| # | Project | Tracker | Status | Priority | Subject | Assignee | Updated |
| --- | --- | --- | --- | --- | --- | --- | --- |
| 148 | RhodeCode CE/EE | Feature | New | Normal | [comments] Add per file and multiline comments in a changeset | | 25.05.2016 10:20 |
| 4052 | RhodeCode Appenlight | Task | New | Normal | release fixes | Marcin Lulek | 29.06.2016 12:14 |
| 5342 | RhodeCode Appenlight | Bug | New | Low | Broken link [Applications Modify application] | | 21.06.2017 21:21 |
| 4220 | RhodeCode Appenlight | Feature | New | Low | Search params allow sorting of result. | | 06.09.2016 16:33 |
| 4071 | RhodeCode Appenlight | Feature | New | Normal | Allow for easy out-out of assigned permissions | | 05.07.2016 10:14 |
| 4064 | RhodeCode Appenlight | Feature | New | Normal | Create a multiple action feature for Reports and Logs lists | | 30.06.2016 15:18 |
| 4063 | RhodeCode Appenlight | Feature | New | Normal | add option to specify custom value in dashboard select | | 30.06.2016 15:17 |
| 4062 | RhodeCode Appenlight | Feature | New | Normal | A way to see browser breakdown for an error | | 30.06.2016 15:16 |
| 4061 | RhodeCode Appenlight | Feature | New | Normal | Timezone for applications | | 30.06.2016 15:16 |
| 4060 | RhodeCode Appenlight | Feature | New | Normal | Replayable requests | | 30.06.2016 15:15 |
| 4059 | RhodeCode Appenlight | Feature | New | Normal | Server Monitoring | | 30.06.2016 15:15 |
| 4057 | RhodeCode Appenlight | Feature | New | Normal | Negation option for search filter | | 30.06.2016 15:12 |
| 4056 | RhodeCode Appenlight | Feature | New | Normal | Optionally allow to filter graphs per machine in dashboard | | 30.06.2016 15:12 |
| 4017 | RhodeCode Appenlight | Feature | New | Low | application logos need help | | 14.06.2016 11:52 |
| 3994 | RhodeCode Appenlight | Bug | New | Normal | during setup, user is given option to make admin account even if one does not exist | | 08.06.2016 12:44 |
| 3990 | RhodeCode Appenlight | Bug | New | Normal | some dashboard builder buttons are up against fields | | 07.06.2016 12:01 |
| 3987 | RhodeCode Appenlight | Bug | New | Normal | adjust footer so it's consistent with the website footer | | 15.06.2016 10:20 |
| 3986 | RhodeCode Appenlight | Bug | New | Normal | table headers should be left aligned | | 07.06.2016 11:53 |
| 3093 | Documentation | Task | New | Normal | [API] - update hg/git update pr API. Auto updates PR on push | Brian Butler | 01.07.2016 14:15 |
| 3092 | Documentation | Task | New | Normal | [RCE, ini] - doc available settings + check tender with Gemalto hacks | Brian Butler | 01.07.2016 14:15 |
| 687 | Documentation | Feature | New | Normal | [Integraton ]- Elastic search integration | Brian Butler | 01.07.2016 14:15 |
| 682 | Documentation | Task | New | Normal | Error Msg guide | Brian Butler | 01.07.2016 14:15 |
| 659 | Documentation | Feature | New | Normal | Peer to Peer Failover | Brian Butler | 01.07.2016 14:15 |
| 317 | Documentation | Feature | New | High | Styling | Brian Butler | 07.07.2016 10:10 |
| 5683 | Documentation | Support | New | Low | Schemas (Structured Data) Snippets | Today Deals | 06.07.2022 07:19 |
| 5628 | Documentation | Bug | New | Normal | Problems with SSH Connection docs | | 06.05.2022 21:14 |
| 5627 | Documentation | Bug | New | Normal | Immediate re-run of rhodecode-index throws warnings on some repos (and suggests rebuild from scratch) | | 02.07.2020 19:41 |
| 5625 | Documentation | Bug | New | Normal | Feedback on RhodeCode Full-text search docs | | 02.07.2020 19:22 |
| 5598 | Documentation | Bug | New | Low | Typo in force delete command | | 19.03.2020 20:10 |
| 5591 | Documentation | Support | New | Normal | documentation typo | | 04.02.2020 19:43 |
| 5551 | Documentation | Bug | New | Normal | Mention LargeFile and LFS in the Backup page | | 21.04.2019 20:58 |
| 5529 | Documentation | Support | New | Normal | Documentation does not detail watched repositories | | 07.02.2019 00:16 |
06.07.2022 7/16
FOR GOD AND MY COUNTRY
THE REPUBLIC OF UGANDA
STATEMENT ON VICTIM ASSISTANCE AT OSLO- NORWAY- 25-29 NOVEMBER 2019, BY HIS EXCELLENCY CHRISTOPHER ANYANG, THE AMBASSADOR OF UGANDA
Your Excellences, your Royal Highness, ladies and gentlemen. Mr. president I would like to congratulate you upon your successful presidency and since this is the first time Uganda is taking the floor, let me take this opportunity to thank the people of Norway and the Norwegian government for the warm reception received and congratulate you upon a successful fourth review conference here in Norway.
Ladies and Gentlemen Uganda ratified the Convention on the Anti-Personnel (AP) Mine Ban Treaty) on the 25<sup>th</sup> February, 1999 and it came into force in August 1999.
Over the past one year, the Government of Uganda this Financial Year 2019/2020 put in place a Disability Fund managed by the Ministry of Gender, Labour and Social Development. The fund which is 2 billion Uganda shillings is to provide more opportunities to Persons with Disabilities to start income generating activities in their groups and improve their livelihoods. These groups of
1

Directions for this task: What is the number of lines in the listing that contain the string "Butler"? Give it alone.

Written response: 6